Berberian Sound Studio
Donmar Warehouse
Circle standing (unallocated), £10
27 March 2019
Donmar page

Against my better judgement I gave the obviously-not-meant-to-be stage version of Berberbian Sound Studio a shot, lured like a moth that should know better to the flame of Lore Lixenberg. Curse you, better judgement. Why must you be always so smug?

I’ve definitely seen worse things than Joel Horwood and Tom Scutt’s stage adaptation of Berberian Sound Studio. But when, even now, the evidence freshly before me, I can’t truly believe someone would adapt Peter Strickland’s filmy film about filming for theatre, I feel my indignation rising like heartburn. Why? What on earth could be the point?

In a fairer frame of mind I should concede that the only real source of indignation should be on behalf of Lixenberg, who appears for about two minutes in a one-off cheap jump scare (that isn’t even scary because HELLO we’re not in a cinema) doing randomly wiggly woogling that is probably how Lixenberg passes the time when she’s bored i.e. it’s impressive and fun but doesn’t even prod the surface of Lixenberg’s gifts as a musician.

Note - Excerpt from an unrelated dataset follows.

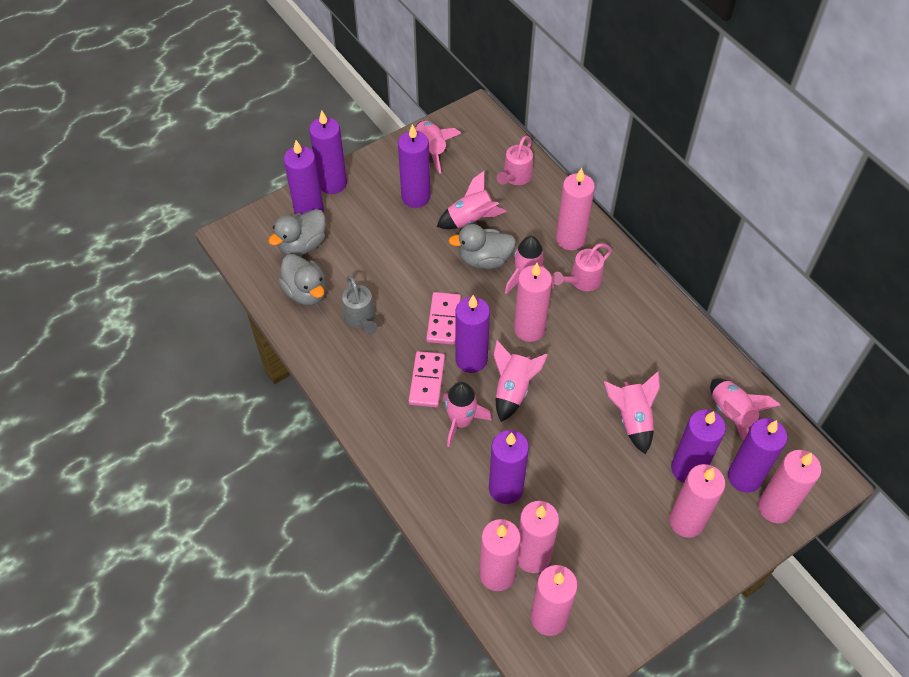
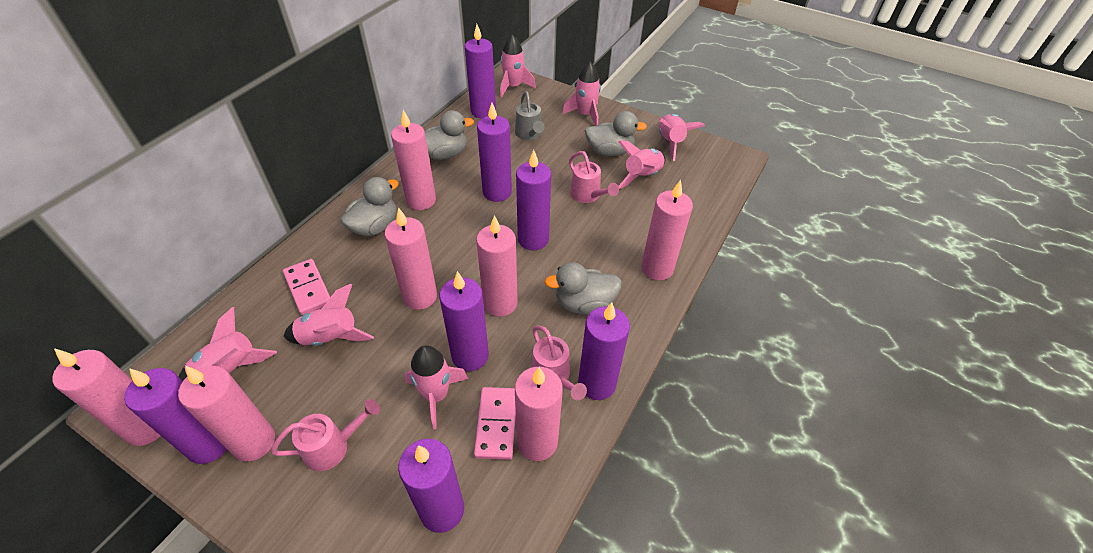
grey duck: [268,209,326,255] [278,254,326,305] [449,224,516,269] = 3 -> [341,177,399,236] [425,110,474,160] [544,262,622,314] [585,111,647,156] = 4
pink watering can: [497,136,533,185] [552,244,612,291] = 2 -> [271,399,380,471] [531,326,587,400] [569,151,619,203] = 3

Why hire Lixenberg? I thought her presence indicated that Horwood and Scutt might have something intangible in mind for their adaptation, something strange and different, something, in short, of artistic weight. Everything about the actual show suggests that they just wanted someone to do some weird shit, like that bit in the film, and Lixenberg’s name came up (which leaves the cliffhanger of why Lixenberg wanted to do it).

The show itself suggests Horwood and Scutt wanted to do something fun about foley artists, because foley is fun. And Strickland’s film is a pretty fun thing about foley, so that’s a good start, and it is relatively recent and was relatively popular and in new theatre needs every little helps.

And so we get to see some people to do foley, which is fun, because foley is fun – although it’s actually kind of the same foley familiar from the film Berberian Sound Studio, and it’s kind of less fun than it is there, because that’s a film and this is a play. And aside from the foley we get Strickland’s somewhat aimless story shorn of all its dread because the dread-building techniques Horwood and Scutt are film techniques, not theatre techniques.

I have seen worse things. The acting is all fine. The creative team seem all to have done their best. But I might not have seen many more pointless things.